From Nov. 15, 2016
Is anyone else having a really hard time focusing right now? Everyone has their reasons. Mine include: what’s the use of being a philosopher and trying to teach the proper use of reason when there’s a white supremacist Nazi on the White House team, and almost half the voters in the country seem to think that’s a good idea? How do we talk about merit and expertise when the first thing the president-in-waiting does is to put three of his kids into influential positions? Is it possible to talk about deliberative democracy anymore, except as a moment in history? People voted, yes, but the majority did not have their voice heard, and of those who did, their candidate started backtracking on “promises” almost the instant the election was over.
The left (or in our case, the moderate right, since both Obama and Clinton in past decades would have fit very well as moderate Republican politicians; such is the baseline shift to the right in this country) was beaten by the extreme right, this time, but using the tools developed by the left. The right are the true custodians of a half-understood version of postmodernism, cast as relativism and power. There is no deliberative sphere, where reason prevails and arguments can be tested. There is only winning. Whatever it takes to achieve that is fine. It is no accident that many Marxists ended up as neo-liberals, and used the tools of revolution developed on the left against anything like an equitable society.
I do wonder, though, in what sense any of this right-wing postmodernism is conservative.
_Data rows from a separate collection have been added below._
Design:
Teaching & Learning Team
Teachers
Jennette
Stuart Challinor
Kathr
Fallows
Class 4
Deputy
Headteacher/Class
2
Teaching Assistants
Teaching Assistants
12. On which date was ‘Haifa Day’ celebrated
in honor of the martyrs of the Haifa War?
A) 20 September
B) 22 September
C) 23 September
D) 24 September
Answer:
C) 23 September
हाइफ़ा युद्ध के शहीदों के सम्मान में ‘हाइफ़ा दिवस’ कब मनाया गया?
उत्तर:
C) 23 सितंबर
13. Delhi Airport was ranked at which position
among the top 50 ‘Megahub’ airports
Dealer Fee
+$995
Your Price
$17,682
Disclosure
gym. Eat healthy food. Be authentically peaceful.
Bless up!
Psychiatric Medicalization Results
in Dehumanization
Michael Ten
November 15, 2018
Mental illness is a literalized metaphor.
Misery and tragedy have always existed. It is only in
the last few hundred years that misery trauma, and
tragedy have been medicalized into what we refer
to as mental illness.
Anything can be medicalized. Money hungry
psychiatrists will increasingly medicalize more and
I think we have to stop using that word. Corey Robin might be right – it’s reactionary. And, revolutionary. Conservatives conserve things. There’s nothing being conserved right now.
So, it’s hard to see where to go from here. But here’s one thing I know – history doesn’t stop. It feels right now like sliding into an abyss. But I also know that this is a new line of flight, untested territory, and it is up for grabs, despite appearances right now. After Obama’s election in 2008, the Tea Party arose. It’s obvious, in hindsight, but I don’t think it was predicted at the time. Just because I can’t think of where truth, reason, and justice can go from here, doesn’t mean that others won’t. I’ve already seen people galvanized, struggling to find a response, trying to help those millions who will be more vulnerable than ever, and who are already feeling it.
This is not the end, but the middle. And, and, and, and, and.